Belge Bölümü:
================================

| Konu: | Maarif Vakfı Kanunu Tasarısı münasebetiyle |
| Yasama Yılı: | 1 |
| Birleşim: | 103 |
| Tarih: | 16.06.2016 |
NİHAT YEŞİL (Ankara) - Sayın Başkan, değerli milletvekilleri; görüşülmekte olan Maarif Vakfı Kanunu Tasarısı'nın 7'nci maddesi üzerine söz almış bulunmaktayım. Hepinizi saygıyla sevgiyle selamlıyorum.
Saygıdeğer milletvekilleri, Türkiye Büyük Millet Meclisinin en temel görevi, doğrudan yetki aldığı yurttaşların ihtiyaçları doğrultusunda kamu yararına ve ülke çıkarlarını gözeterek kanunlar yapmak, değiştirmek ve kaldırmaktır. Bu yüce Meclis, biraz önce saydığım görevleri anayasal yükümlülükler ışığında Türkiye Cumhuriyeti vatandaşlarından aldığı yetki ve yasama sorumluluğuyla yerine getirir. Bu sebepledir ki hiçbir kişinin, kurumun, sınıfın ya da çıkar gruplarının menfaatleri doğrultusunda çalışmaz ve çalışmamalıdır. Fakat, bütün bu zorlukları ve sorumlulukları görmezden gelen Hükûmet, tasarının gerekçesinde açıklanan ihtiyaçları karşılayan resmî kurumları bulunmasına rağmen, devlet bütçesini kullanarak tahsis edilecek bir vakıf kurumuna devretmektedir.
Kanun tasarısının genel gerekçesinde ortaya konan burs vermek, yurt kurmak, eğitim vermek, okul açmak, bilimsel araştırmalar yapmak ve yayınlar geliştirmek gibi ihtiyaçlardan hiçbirisi, bu tasarının yasalaşmasını ve Maarif Vakfının kurulmasını gerekli kılmaz. Çünkü bu ihtiyaçların tamamı, zaten çalışır durumdaki Millî Eğitim Bakanlığı, Kredi ve Yurtlar Kurumu gibi ilgili devlet kurumları ve kuruluşları tarafından hem yurt içinde hem de yurt dışında karşılanmaktadır.

================================

Kayıtlı Veriler:
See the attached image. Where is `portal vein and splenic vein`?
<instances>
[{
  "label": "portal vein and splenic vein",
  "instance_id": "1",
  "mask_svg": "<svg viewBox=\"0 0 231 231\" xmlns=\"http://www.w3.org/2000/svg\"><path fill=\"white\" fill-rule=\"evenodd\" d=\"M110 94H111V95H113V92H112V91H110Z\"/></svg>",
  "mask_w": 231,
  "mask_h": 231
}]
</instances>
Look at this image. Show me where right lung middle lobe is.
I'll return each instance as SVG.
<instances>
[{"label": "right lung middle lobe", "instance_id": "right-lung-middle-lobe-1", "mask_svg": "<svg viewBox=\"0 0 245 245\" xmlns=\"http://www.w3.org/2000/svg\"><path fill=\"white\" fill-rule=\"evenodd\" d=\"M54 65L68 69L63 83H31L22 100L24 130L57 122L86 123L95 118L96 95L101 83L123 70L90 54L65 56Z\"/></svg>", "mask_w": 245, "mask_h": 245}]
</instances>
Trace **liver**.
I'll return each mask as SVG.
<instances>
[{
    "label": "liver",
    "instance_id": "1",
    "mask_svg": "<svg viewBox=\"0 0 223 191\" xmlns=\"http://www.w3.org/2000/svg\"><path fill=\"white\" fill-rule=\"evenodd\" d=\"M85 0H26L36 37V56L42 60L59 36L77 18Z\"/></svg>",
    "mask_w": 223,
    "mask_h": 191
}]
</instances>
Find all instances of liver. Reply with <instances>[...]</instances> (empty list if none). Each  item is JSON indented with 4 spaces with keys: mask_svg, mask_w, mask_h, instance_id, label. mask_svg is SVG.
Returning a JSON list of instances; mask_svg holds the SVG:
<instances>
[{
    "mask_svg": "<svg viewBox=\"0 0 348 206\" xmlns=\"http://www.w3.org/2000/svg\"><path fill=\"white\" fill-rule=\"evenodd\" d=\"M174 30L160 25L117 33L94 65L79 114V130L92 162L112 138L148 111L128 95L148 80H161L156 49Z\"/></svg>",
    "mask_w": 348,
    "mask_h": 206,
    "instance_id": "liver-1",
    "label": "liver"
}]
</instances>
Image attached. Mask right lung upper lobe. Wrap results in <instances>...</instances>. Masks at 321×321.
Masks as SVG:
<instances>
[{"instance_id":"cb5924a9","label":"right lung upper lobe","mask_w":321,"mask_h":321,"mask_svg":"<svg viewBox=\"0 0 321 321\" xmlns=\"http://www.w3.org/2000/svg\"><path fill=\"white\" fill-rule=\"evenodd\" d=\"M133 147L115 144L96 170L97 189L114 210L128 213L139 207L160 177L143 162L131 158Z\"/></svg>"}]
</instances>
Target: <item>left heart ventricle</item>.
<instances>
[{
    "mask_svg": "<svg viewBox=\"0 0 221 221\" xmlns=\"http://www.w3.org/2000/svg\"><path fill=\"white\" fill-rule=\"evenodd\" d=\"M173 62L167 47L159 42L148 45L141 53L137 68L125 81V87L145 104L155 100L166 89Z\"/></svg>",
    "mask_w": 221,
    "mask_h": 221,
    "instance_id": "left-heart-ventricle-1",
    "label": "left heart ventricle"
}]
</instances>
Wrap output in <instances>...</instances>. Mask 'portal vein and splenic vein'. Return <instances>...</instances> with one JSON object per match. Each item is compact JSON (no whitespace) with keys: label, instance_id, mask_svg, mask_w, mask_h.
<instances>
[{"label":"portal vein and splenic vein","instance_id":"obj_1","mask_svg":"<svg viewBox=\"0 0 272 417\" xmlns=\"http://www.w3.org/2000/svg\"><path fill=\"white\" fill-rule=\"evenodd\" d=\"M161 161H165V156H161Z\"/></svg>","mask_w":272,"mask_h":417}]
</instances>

================================

Görev: Maarif Vakfı konuşmasında "Saygıdeğer milletvekilleri, Türkiye" sözlerinden "vakıf kurumuna devretmektedir." sözlerine kadar olan kısmı, "Hükûmet" adını "İktidar" olarak değiştirip yeniden yazın. Bu materyal başka bir kaynaktan alınmıştır.

Tamamlanmış Alıştırma:
Saygıdeğer milletvekilleri, Türkiye Büyük Millet Meclisinin en temel görevi, doğrudan yetki aldığı yurttaşların ihtiyaçları doğrultusunda kamu yararına ve ülke çıkarlarını gözeterek kanunlar yapmak, değiştirmek ve kaldırmaktır. Bu yüce Meclis, biraz önce saydığım görevleri anayasal yükümlülükler ışığında Türkiye Cumhuriyeti vatandaşlarından aldığı yetki ve yasama sorumluluğuyla yerine getirir. Bu sebepledir ki hiçbir kişinin, kurumun, sınıfın ya da çıkar gruplarının menfaatleri doğrultusunda çalışmaz ve çalışmamalıdır. Fakat, bütün bu zorlukları ve sorumlulukları görmezden gelen İktidar, tasarının gerekçesinde açıklanan ihtiyaçları karşılayan resmî kurumları bulunmasına rağmen, devlet bütçesini kullanarak tahsis edilecek bir vakıf kurumuna devretmektedir.